> **Work required**
Copy every record exactly, and keep the pictures out.

━━━ Records to process ━━━

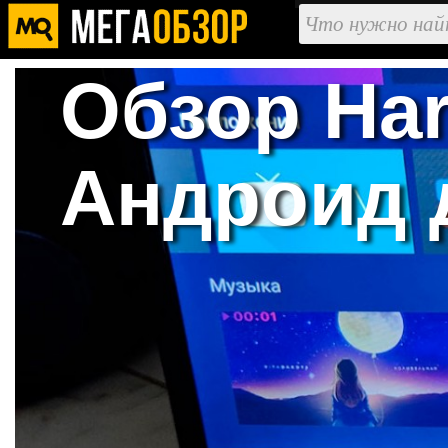
Обзор Har
Aндроид д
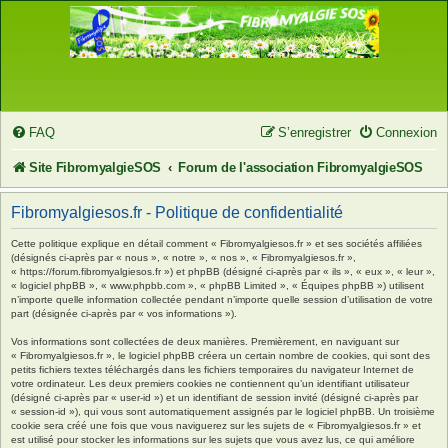
FAQ
S’enregistrer
Connexion
Site FibromyalgieSOS
Forum de l'association FibromyalgieSOS
Fibromyalgiesos.fr - Politique de confidentialité
Cette politique explique en détail comment « Fibromyalgiesos.fr » et ses sociétés affiliées
(désignés ci-après par « nous », « notre », « nos », « Fibromyalgiesos.fr »,
« https://forum.fibromyalgiesos.fr ») et phpBB (désigné ci-après par « ils », « eux », « leur »,
« logiciel phpBB », « www.phpbb.com », « phpBB Limited », « Équipes phpBB ») utilisent
n’importe quelle information collectée pendant n’importe quelle session d’utilisation de votre
part (désignée ci-après par « vos informations »).
Vos informations sont collectées de deux manières. Premièrement, en naviguant sur
« Fibromyalgiesos.fr », le logiciel phpBB créera un certain nombre de cookies, qui sont des
petits fichiers textes téléchargés dans les fichiers temporaires du navigateur Internet de
votre ordinateur. Les deux premiers cookies ne contiennent qu’un identifiant utilisateur
(désigné ci-après par « user-id ») et un identifiant de session invité (désigné ci-après par
« session-id »), qui vous sont automatiquement assignés par le logiciel phpBB. Un troisième
cookie sera créé une fois que vous naviguerez sur les sujets de « Fibromyalgiesos.fr » et
est utilisé pour stocker les informations sur les sujets que vous avez lus, ce qui améliore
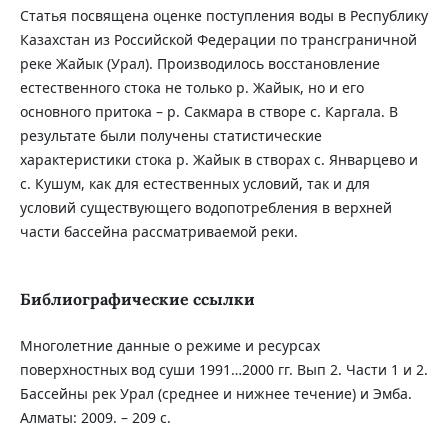
Статья посвящена оценке поступления воды в Республику
Казахстан из Российской Федерации по трансграничной
реке Жайык (Урал). Производилось восстановление
естественного стока не только р. Жайык, но и его
основного притока – р. Сакмара в створе с. Каргала. В
результате были получены статистические
характеристики стока р. Жайык в створах с. Январцево и
с. Кушум, как для естественных условий, так и для
условий существующего водопотребления в верхней
части бассейна рассматриваемой реки.
Библиографические ссылки
Многолетние данные о режиме и ресурсах
поверхностных вод суши 1991…2000 гг. Вып 2. Части 1 и 2.
Бассейны рек Урал (среднее и нижнее течение) и Эмба.
Алматы: 2009. – 209 с.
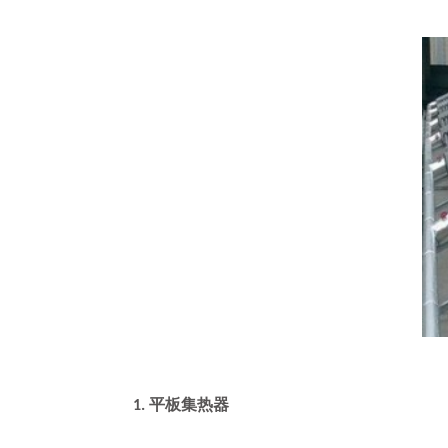
平板集热器
1.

━━━

> **Task output**
Обзор Har
Aндроид д
FAQ
S’enregistrer
Connexion
Site FibromyalgieSOS
Forum de l'association FibromyalgieSOS
Fibromyalgiesos.fr - Politique de confidentialité
Cette politique explique en détail comment « Fibromyalgiesos.fr » et ses sociétés affiliées
(désignés ci-après par « nous », « notre », « nos », « Fibromyalgiesos.fr »,
« https://forum.fibromyalgiesos.fr ») et phpBB (désigné ci-après par « ils », « eux », « leur »,
« logiciel phpBB », « www.phpbb.com », « phpBB Limited », « Équipes phpBB ») utilisent
n’importe quelle information collectée pendant n’importe quelle session d’utilisation de votre
part (désignée ci-après par « vos informations »).
Vos informations sont collectées de deux manières. Premièrement, en naviguant sur
« Fibromyalgiesos.fr », le logiciel phpBB créera un certain nombre de cookies, qui sont des
petits fichiers textes téléchargés dans les fichiers temporaires du navigateur Internet de
votre ordinateur. Les deux premiers cookies ne contiennent qu’un identifiant utilisateur
(désigné ci-après par « user-id ») et un identifiant de session invité (désigné ci-après par
« session-id »), qui vous sont automatiquement assignés par le logiciel phpBB. Un troisième
cookie sera créé une fois que vous naviguerez sur les sujets de « Fibromyalgiesos.fr » et
est utilisé pour stocker les informations sur les sujets que vous avez lus, ce qui améliore
Статья посвящена оценке поступления воды в Республику
Казахстан из Российской Федерации по трансграничной
реке Жайык (Урал). Производилось восстановление
естественного стока не только р. Жайык, но и его
основного притока – р. Сакмара в створе с. Каргала. В
результате были получены статистические
характеристики стока р. Жайык в створах с. Январцево и
с. Кушум, как для естественных условий, так и для
условий существующего водопотребления в верхней
части бассейна рассматриваемой реки.
Библиографические ссылки
Многолетние данные о режиме и ресурсах
поверхностных вод суши 1991…2000 гг. Вып 2. Части 1 и 2.
Бассейны рек Урал (среднее и нижнее течение) и Эмба.
Алматы: 2009. – 209 с.
平板集热器
1.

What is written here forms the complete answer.